* EXTRACT PROVIDED
------------

Since I was about twelve, I have had the reverse conversation with nearly every medical professional and every single dental professional I have ever worked with.

Some of you know about this.

I was on a back-board, in the Cone of Shame, having been driven to the hospital from the scene of an accident where I had been hit head-on, then pried from my beloved truck with the jaws of life. During all of that, I still managed to get a doctor to come and look me in the eye, and I went through the litany. "I'm going to help you out, doc. Here is how to keep me a sane, cooperative, helpful patient. Thing one: Be where I can see you when you talk to me. Thing two: You can do anything you like to me, so long as you tell me before you do it. In a best-case scenario, you not only warn me but tell me what the procedure is, and why I need it."

Most doctors LOVE it when I do this. They don't know if I'm going to freak out at the sight of blood, or if I fear needles, or if I'm going to withdraw and fail to tell them when something hurts, or if I'm someone who will sit still for the most painful procedures so long as they're kept in the loop. Most doctors and dentists are delighted that I bother to explain, before we get into an awkward situation.

Because there are two reasons for my policy.

------------

* Items listed in a dataset
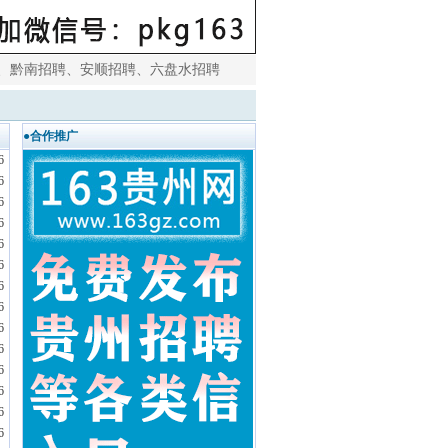
、
黔南招聘
、
安顺招聘
、
六盘水招聘
●合作推广
6
6
6
6
6
6
6
6
6
6
6
6
6
6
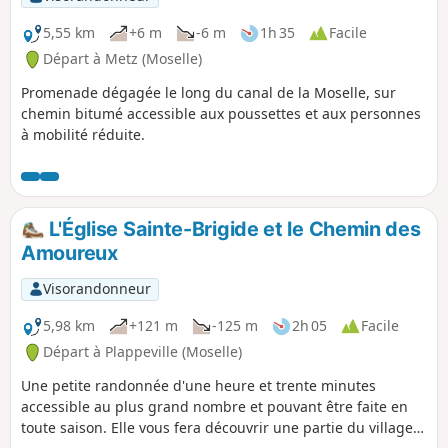
5,55 km
+6 m
-6 m
1h 35
Facile
Départ à Metz (Moselle)
Promenade dégagée le long du canal de la Moselle, sur
chemin bitumé accessible aux poussettes et aux personnes
à mobilité réduite.
L'Église Sainte-Brigide et le Chemin des
Amoureux
Visorandonneur
5,98 km
+121 m
-125 m
2h 05
Facile
Départ à Plappeville (Moselle)
Une petite randonnée d'une heure et trente minutes
accessible au plus grand nombre et pouvant être faite en
toute saison. Elle vous fera découvrir une partie du village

------------

* PROBLEM DESCRIPTION
Reproduce word for word the portion of the passage about instructing doctors, from "Most doctors LOVE" up to and including "for my policy.".

* SOLUTION TO THE PROBLEM
Most doctors LOVE it when I do this. They don't know if I'm going to freak out at the sight of blood, or if I fear needles, or if I'm going to withdraw and fail to tell them when something hurts, or if I'm someone who will sit still for the most painful procedures so long as they're kept in the loop. Most doctors and dentists are delighted that I bother to explain, before we get into an awkward situation.

Because there are two reasons for my policy.